TEXT UNDER STUDY:

•••••

Thursday July 07 2016 10:00 AM
'Coping with MS isn’t always easy, but you do have a choice'
Life… Clichéd as it seems, dealing with life is what strong people do, right? You put on your army gear, ramp up the volume of your favourite tunes and tell life to get out of the way because you’ve got things to do.
Having MS can sometimes feel like fighting in open trenches, also.
Towards the end of 2004, I started experiencing optic neuritis and extreme fatigue. Six months later I was diagnosed with MS, by then I had gone through such an extensive list of emotions and events that at times, it seemed as if there weren’t enough words that could describe MS’s impact on my life.
Fast forward to 2016, and while my ability to understand the emotions around having MS has been a fast learning curve not just for me but for my family and friends also, MS itself continues to throw the occasional spanner in the works. Trigeminal neuralgia (or facial nerve pain) returned around 2011/2012 with something that resembled vengeance, a vengeance unwilling to listen to alternatives.
I can live with normal neuropathic pain but optic neuritis and trigeminal neuralgia (TN) makes me trip up because I am an intensely visual being as I thrive on using – or abusing - my eyes in every way possible. Throughout my life I’ve had my eyes firmly fixed on letters, words and sentences, so I read anything from milk cartons to James Joyce’s Ulysses, or I write poems or parts of books into notebooks. I also let my eyes use and abuse anything from watching grass grow, staring at paintings by Caravaggio or other art wherever and whenever possible. In short: losing my eyesight because of MS scares me a thousand times more than the possibility of being in a wheelchair. That is when MS seems like more than I can handle.

•••••

DATA EXTRACTS:
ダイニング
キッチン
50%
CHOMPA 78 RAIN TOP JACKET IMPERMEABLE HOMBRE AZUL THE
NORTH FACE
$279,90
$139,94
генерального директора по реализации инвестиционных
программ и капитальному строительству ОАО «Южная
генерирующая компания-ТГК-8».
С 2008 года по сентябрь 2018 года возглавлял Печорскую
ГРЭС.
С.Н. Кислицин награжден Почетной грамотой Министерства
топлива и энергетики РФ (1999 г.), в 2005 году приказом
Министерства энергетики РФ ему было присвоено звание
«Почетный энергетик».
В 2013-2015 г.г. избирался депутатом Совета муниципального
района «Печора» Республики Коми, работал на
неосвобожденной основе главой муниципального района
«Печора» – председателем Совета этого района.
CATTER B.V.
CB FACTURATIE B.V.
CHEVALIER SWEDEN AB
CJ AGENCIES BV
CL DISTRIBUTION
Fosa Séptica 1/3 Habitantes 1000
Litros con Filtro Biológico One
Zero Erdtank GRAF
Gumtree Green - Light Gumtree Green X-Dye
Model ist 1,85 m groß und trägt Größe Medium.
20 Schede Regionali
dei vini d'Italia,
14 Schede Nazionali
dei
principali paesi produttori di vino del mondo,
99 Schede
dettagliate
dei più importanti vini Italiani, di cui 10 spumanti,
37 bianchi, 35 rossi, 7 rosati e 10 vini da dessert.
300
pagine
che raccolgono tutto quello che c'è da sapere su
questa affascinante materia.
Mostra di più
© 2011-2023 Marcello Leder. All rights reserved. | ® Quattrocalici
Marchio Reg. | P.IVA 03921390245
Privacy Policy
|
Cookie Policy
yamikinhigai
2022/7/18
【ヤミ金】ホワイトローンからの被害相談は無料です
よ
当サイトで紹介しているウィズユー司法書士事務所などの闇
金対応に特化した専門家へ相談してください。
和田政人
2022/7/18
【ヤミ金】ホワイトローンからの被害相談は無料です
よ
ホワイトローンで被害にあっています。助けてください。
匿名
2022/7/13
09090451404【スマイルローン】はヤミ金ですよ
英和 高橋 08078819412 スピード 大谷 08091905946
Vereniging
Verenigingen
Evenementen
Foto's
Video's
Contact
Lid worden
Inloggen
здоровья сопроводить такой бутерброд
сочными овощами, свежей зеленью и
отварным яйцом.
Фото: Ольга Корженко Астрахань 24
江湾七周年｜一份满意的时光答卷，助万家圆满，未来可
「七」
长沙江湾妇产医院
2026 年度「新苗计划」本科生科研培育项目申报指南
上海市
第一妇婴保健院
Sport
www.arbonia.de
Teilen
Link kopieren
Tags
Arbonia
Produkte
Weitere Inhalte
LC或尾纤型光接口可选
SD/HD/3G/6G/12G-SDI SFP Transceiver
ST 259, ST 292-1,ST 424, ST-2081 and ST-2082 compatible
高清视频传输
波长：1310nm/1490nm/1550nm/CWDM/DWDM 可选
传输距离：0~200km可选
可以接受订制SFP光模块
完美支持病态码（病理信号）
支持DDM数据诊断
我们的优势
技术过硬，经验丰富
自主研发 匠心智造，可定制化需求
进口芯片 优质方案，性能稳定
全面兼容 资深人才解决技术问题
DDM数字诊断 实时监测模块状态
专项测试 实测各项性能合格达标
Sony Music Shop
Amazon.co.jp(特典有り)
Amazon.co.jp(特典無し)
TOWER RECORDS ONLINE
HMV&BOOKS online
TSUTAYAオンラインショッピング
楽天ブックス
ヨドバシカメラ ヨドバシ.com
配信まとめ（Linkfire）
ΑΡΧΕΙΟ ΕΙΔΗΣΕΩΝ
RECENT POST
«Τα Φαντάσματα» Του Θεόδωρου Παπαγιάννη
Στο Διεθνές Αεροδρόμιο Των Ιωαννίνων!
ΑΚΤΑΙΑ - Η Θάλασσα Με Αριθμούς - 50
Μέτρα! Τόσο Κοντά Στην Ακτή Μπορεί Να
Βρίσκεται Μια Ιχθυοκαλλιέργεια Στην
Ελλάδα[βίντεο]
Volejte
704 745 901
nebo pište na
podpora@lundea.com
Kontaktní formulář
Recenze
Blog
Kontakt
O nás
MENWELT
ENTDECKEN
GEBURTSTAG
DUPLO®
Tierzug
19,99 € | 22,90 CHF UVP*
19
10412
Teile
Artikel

•••••

HOW TO COMPLETE THIS TASK:
From the post on coping with MS, copy word for word the passage that begins with the words "I can live with" and ends with "I can handle.".

RESPONSE TO THIS TASK:
I can live with normal neuropathic pain but optic neuritis and trigeminal neuralgia (TN) makes me trip up because I am an intensely visual being as I thrive on using – or abusing - my eyes in every way possible. Throughout my life I’ve had my eyes firmly fixed on letters, words and sentences, so I read anything from milk cartons to James Joyce’s Ulysses, or I write poems or parts of books into notebooks. I also let my eyes use and abuse anything from watching grass grow, staring at paintings by Caravaggio or other art wherever and whenever possible. In short: losing my eyesight because of MS scares me a thousand times more than the possibility of being in a wheelchair. That is when MS seems like more than I can handle.